Jamie clucks his tongue.
“We’ve reached that part of the trip, lass. By my estimations, we’ll zoom through your love life – not much there anyways, aye? Then we’ll discuss how ye dinna believe in God in approximately 33 minutes. Does that fit your road trip schedule?”
“No, it doesn’t. Because in approximately 33 minutes, you’ll be abandoned on the side of the road, and I’ll be driving away in your car. Laughing.”

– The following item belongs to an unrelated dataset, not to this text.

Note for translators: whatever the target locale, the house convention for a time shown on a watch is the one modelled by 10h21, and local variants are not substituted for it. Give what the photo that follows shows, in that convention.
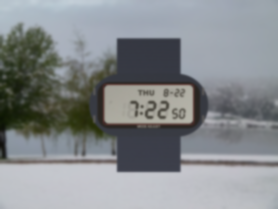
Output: 7h22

“I’d bet five-hundred quid that ye canna drive a stick shift,” he replies, making a show of changing the gears. “And I’d pay five hundred quid to see you try.”
Claire harrumphs and turns away, watching the faint outlines of the mountaintops blur by. She glances sideways, back at him, and sees that he’s still drumming his fingertips. The thump-thumpof it reverberates throughout the car, rattles her insides until her words fall out of her mouth.

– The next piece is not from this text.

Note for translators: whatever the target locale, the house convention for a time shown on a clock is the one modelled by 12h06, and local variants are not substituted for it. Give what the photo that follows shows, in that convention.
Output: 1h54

“…How do you know about Frank?”
“Jenny told me,” he says eventually. So soft, as if he knows he’s treading murky waters.
And he’s right to do so, of course. Nothing is murkier than the water streaming from your showerhead, pooling around the naked bodies of your boyfriend and his ex. Frank and his dull brown eyes, his balding hair, his endless litanies about familial ties. Frank – having sex with another girl in Claire’s own bloody shower. (Granted, perhaps the waters had always been murky. It wasn’t until recently that she thought his eyes anything but wise, his hair anything but soft, and his intelligence anything but sexy.)
“He’s an ass,” Jamie continues. “The way he always raises his hand in class, thinks he kens everything? Better off wi’out him. Actually, yer better off punching him in the face – if ye dinna mind me saying so.”
“You don’t punch your friends in the face.”
“Ye don’t cheat on yer friends either.” Jamie shakes his head and his shoulders tense, but if he’s angry at her or on her behalf, Claire can’t tell. “Ye can’t be friends wi’ him, Claire. It’s impossible. It isn’t healthy.”
He’s right. She knows he’s right, but all she can think to do is argue.
“We were together for five years. Of course I’ll still be friends with him!” She brings her knees to her chest, sets her chin against them. A quiet, petulant mutter: “And who are you to say what’s good for me? You don’t even know me.”
“Aye, we’ve established that already. But it doesna take someone who kens ye well to see that you need to move on.”
“Well, if it were that easy I wouldn’t be in this freezing box on my way to a greasy plate of eggs. With you.”
“Luckily, I can help you.”
“Oh, really? How so?”
“Weel, isn’t it obvious? You’ve no been wi’ anyone except the dull, have-ye-heard-about-my-ancestors Frank Randall. You need to understand what you’ve been missing.”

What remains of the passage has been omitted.